• Problem requirements: Go through the data and copy each line where the string "Dark" appears.

*** Records provided ***

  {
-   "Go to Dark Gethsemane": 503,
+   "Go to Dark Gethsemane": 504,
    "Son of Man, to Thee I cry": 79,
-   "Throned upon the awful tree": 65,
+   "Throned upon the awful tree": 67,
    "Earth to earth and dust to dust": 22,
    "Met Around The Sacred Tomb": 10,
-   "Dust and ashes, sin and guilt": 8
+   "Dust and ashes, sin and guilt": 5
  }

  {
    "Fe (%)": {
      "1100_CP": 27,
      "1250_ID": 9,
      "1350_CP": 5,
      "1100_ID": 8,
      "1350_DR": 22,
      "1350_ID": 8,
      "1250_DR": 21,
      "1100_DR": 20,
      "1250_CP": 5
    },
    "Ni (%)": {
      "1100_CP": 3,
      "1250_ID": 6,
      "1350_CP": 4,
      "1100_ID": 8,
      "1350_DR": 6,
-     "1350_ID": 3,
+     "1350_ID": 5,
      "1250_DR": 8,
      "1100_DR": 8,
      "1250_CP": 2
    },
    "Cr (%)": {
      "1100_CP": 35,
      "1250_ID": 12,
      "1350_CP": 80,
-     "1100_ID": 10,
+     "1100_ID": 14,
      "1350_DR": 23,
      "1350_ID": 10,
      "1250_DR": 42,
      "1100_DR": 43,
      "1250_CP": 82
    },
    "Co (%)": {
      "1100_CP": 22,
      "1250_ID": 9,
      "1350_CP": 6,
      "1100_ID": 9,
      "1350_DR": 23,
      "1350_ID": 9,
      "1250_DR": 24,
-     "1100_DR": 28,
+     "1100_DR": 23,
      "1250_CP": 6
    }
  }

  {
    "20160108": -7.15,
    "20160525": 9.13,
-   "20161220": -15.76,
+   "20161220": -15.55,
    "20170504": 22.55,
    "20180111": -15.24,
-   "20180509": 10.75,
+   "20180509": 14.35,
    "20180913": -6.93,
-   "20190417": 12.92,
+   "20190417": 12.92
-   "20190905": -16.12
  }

*** End of Records provided ***
*** Records provided ***

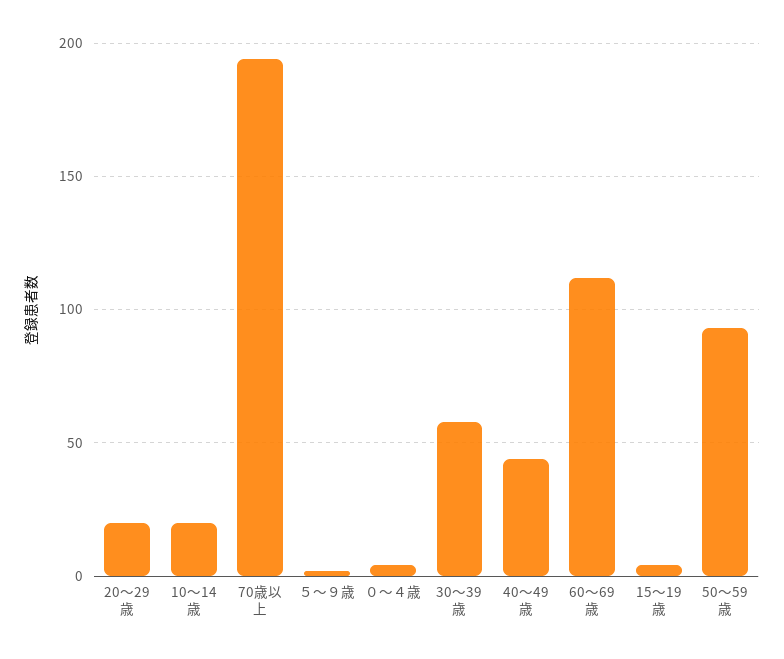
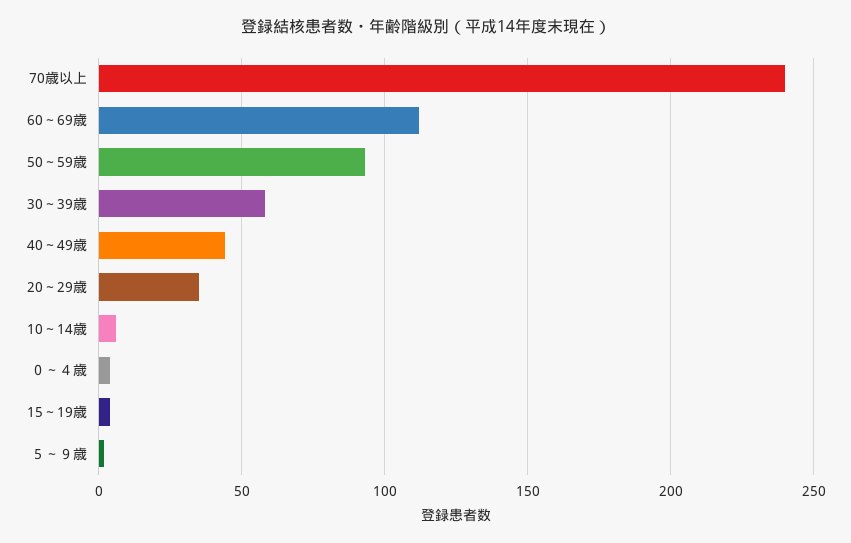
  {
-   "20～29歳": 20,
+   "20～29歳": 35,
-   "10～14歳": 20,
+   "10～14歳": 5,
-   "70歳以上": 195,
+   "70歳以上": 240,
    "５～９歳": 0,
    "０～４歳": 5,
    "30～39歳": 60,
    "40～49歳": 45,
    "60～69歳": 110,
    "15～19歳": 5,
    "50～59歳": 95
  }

*** End of Records provided ***

• Task response:
-   "Go to Dark Gethsemane": 503,
+   "Go to Dark Gethsemane": 504,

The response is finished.